Insane in the Brain
Carlos Mencia is the new Don Rickles. That may not be a good thing. Using race as the basis for insult comedy, he positions himself as a messenger for the new millennium. After years of struggling as a stand-up comedian, Mencia has finally made it. His basic cable comedy series, Mind of Mencia, grants him a weekly outlet for his candor and crudeness. Sometimes he succeeds, but most often, his formulas are repetitive and his denouncements unfunny.
The 12 episodes that make up Paramount’s Mind of Mencia: Uncensored Season 1 are one third stand-up, one third man-on-the-street interactions, and another third skit-based material (Mencia asks couples why they’re together (“The Newly Met Game”) and turns a certain L.A.-based TV phenomenon on its ear, in “Desperate Gardeners”). During the stand-up portions, he points out members of his audience and riffs on their racial profiles. While African Americans mostly take minor hits, whites, Asians, and Latinos get a regular reaming. Mencia is ruthless, mocking every stereotype from large Mexican families to Japanese geekiness.
Mencia also attacks Muslims mercilessly. While showing some sympathy for Hindus and others mistaken for Arabs, he essentially declares that anyone hailing from a Middle Eastern address deserves to be harassed. Yet, he denies any intolerance. “It’s only a joke,” he says, or on other occasions, “You know it’s all true.” Look at the profiles of the pilots who flew the planes into the Twin Towers, he says, and draw your own conclusions.
The performance of such jingoism can be amusing. Not terribly funny, but occasionally on target. Mencia suggests that we have become too comfortable in our differing skins, and need to be reminded that our cultures make us special, flaws and all. He repeatedly refers to his most frequent target, Mexican Americans, as “beaner,” occasionally deploying “wetback.”
To Mencia, these are just words, or rather, hurtful words that might be defanged with new contexts. His selections tend to be familiar: while he makes the familiar observation that Latinos fill the jobs that white America won’t touch, to highlight U.S. hypocrisy, the only Caucasians he chastises are those wandering around Rodeo Drive. Mencia drags out his older brother Joseph—broken Spanglish and all—to play “Jose Jimenez.” Suddenly, Mind of Mencia is The Ed Sullivan Show, with Bill Dana dragging out that sketchy stereotype.
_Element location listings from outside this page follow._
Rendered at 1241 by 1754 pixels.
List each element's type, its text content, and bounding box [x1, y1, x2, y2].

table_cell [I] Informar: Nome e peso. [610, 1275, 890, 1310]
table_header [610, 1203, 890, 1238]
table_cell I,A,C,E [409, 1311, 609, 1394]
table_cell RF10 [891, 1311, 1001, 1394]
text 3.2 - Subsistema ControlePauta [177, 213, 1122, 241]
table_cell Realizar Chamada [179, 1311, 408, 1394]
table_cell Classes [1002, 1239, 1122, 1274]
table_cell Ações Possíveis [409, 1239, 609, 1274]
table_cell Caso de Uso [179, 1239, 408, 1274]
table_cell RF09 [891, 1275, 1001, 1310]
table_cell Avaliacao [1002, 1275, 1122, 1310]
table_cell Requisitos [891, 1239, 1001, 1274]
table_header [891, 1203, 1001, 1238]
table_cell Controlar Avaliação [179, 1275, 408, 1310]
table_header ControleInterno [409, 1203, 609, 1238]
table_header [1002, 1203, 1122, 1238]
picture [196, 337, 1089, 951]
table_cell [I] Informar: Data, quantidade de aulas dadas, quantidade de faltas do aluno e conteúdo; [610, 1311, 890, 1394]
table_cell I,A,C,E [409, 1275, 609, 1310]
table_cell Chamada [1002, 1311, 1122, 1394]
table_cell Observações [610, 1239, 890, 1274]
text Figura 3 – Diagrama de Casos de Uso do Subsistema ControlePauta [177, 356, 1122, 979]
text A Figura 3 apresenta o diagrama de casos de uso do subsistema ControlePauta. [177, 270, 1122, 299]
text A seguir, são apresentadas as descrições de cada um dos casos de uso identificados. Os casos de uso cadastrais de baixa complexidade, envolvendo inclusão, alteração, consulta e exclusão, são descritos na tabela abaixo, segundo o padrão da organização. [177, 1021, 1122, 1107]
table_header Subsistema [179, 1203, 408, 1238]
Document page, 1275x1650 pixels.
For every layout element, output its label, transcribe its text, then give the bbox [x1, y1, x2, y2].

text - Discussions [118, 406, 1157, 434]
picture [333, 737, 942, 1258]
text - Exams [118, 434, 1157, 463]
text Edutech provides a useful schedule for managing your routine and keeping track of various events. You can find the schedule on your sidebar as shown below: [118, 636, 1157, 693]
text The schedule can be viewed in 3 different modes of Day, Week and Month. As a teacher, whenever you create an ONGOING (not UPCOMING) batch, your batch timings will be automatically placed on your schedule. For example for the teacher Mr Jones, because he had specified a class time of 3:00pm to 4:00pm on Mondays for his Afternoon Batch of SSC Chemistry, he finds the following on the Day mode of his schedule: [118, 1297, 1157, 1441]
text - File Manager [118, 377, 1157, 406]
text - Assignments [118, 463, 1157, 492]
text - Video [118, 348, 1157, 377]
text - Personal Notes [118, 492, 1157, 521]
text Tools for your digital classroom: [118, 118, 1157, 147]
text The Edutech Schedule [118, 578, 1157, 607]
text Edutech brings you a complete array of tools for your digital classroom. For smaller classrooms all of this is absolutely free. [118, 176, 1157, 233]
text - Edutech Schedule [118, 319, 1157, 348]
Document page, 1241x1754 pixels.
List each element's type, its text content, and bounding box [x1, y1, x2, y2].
This is the essence of Mencia’s humor. On the one hand, he can be very clever. Yet when he wants, he is completely callous about his racial profiling. For example, a meeting with the California DOT about a racist road sign (it depicts a family running across a highway) argues for his shrewdness at skewering social stigmas (he gets the official to agree about the image’s intent). But a piece about barrio-style fashions falls flat. Even guest star Cheech Marin gets only a minor laugh when he appears as the new Mexican Pope. The sad thing is, Mencia can be a real “man of the people” when he wants to be. When discussing the n-word with Method Man, Mencia illustrates that historical context, not cultural conceits like hip-hop, dictate who can and cannot use it.
Mencia is most effective when he focuses on marginal scenes. His trip into gay L.A. is excellent, illustrating that, as strange as the same-sex world seems to him, it too has ideals both laudatory (political activism) and lamentable (body image issues). Similarly, a visit to the local Renaissance fair produces the kind of lewd sexual content his show usually avoids. Thankfully, Mencia understands this, and his commentary as part of the “Behind the Scenes” DVD bonuses verifies this. He says he is finding his “TV voice,” and realizes that some of his stunts haven’t worked the way he planned. But he never apologizes for his prejudiced persona. Instead, he marvels at the fact that he has an outlet for his ideas.
While his fans consider him the Chicano Dave Chappelle, Mencia does not have Richard Pryor as his humor role model. Instead, he wants to insult and then embrace, playing all his race cards before bemoaning his own minority status. Thus the comparison to Rickles. There is more to the Mind of Mencia than a collection of ways to refer to Hispanics, even if he does occasionally lapse into seeming dee, dee, dee-rivative.